> [Supplied records]:

Content starts

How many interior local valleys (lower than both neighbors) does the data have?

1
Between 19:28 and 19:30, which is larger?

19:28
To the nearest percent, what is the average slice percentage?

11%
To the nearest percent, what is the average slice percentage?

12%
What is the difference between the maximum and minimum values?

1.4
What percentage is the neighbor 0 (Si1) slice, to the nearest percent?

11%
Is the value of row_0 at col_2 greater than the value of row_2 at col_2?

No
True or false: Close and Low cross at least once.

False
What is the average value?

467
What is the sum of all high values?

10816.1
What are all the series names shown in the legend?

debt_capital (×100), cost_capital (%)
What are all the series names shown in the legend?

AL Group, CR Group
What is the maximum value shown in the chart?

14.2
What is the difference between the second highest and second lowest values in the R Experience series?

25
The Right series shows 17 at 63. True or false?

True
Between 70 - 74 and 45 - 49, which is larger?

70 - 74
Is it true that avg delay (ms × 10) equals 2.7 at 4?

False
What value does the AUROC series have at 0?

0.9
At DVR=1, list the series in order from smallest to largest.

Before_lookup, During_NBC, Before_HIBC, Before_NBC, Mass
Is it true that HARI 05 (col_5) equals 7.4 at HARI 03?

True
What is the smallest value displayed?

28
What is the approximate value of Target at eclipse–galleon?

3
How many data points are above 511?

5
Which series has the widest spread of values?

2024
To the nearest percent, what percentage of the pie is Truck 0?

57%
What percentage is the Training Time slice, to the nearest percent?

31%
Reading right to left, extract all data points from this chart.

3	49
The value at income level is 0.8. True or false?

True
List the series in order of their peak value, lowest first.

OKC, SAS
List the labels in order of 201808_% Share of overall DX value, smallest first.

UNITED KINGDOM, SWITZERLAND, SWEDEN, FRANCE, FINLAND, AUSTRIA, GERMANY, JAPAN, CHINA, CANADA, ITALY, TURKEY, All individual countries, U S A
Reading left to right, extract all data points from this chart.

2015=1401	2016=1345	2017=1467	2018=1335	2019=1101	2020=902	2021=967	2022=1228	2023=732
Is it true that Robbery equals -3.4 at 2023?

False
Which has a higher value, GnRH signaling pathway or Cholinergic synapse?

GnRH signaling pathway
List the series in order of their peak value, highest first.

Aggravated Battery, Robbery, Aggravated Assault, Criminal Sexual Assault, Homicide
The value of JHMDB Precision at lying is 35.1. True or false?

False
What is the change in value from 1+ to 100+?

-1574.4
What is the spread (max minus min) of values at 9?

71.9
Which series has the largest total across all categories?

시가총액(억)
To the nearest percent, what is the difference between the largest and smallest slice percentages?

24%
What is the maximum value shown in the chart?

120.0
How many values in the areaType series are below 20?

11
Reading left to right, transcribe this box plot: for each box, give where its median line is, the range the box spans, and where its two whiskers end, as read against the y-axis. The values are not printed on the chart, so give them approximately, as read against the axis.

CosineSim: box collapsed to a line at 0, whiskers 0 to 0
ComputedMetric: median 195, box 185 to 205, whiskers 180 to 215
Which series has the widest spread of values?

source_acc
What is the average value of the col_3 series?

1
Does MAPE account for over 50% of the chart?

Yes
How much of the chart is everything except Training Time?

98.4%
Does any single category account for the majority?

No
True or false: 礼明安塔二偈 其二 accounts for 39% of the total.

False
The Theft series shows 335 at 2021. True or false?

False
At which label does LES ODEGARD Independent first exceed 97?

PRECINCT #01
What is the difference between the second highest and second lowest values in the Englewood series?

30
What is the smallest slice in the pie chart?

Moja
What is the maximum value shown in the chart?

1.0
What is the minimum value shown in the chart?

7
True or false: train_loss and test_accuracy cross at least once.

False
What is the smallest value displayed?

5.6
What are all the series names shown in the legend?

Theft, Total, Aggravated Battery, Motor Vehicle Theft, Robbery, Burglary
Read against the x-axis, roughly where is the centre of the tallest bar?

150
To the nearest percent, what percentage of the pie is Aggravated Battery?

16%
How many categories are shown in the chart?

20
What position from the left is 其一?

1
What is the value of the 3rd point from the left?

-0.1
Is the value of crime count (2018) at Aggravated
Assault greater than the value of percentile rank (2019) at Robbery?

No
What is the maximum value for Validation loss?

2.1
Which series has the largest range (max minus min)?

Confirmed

Content ends

> [Instructions to follow]:
Extract every line above that contains the word "second". Case counts.

> [Response box]:
What is the difference between the second highest and second lowest values in the R Experience series?
What is the difference between the second highest and second lowest values in the Englewood series?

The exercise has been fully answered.